» **Aim of the exercise**
Convert the lines below into a JSON list of strings, one string per line, and skip blank lines. Leave the pictures out of the list.

» **Records for processing**
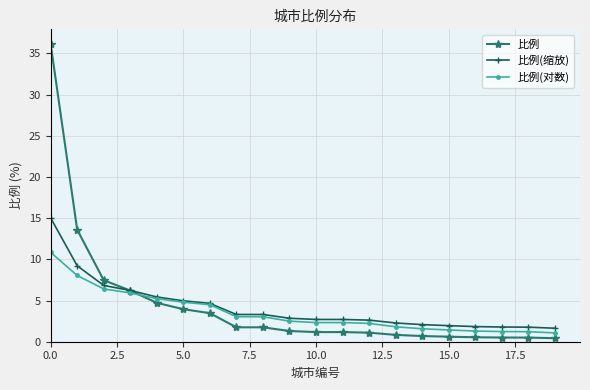

List the series in order of their peak value, lowest first.

比例(对数), 比例(缩放), 比例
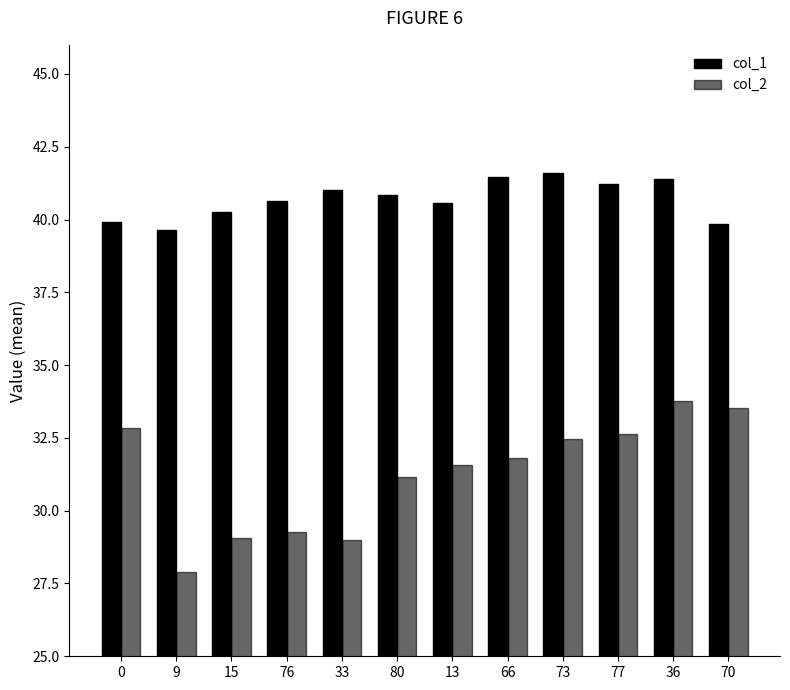

Between 36 and 0, which is larger?

36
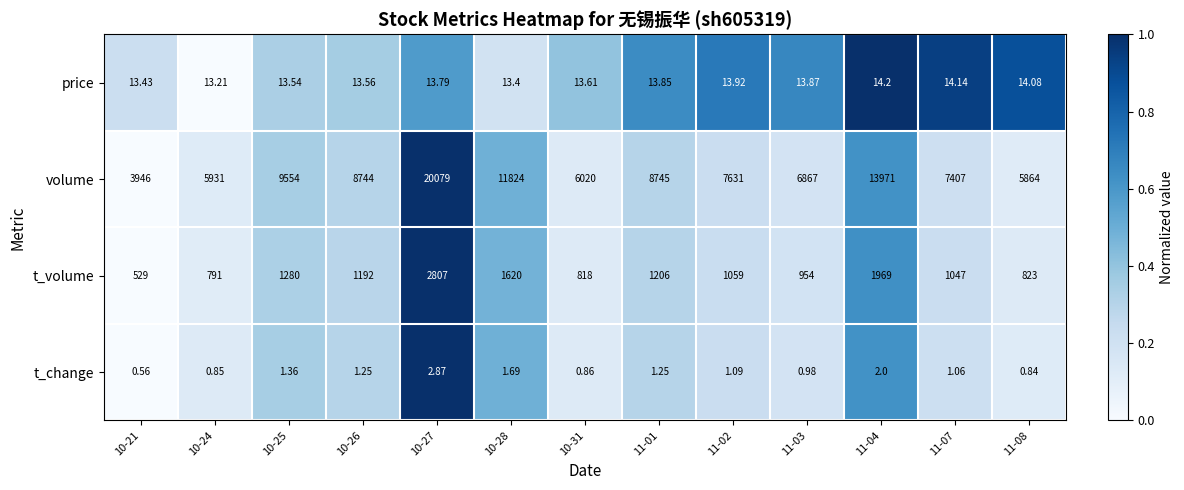

Rank the series at 10-26 from lowest to highest value.

t_change, price, t_volume, volume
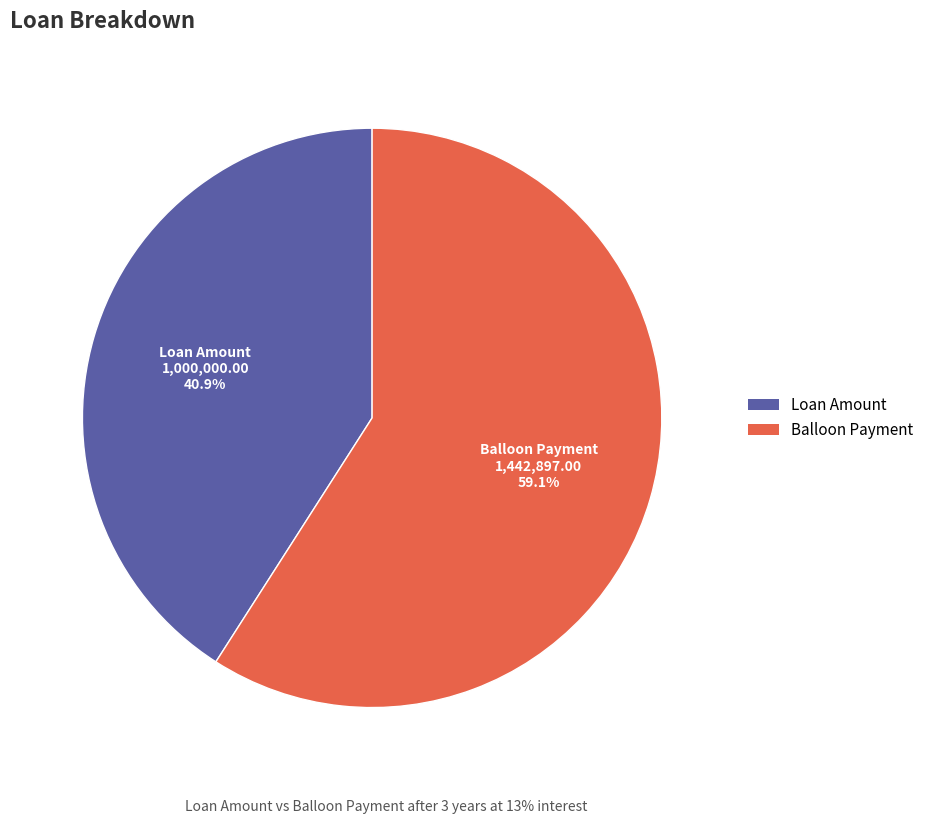

Combined, do Balloon Payment and Loan Amount account for over 50%?

Yes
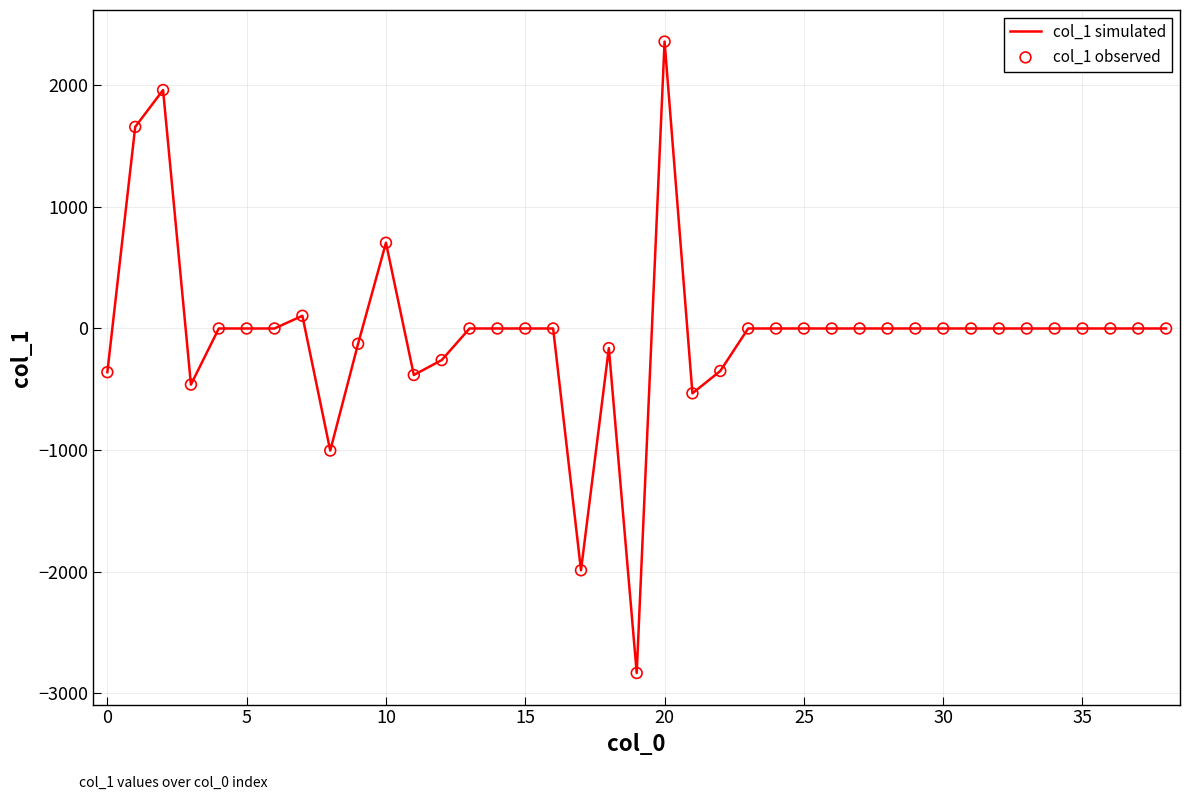

What is the maximum value shown in the chart?

2358.3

» **Written answer**
[
  "List the series in order of their peak value, lowest first.",
  "比例(对数), 比例(缩放), 比例",
  "Between 36 and 0, which is larger?",
  "36",
  "Rank the series at 10-26 from lowest to highest value.",
  "t_change, price, t_volume, volume",
  "Combined, do Balloon Payment and Loan Amount account for over 50%?",
  "Yes",
  "What is the maximum value shown in the chart?",
  "2358.3"
]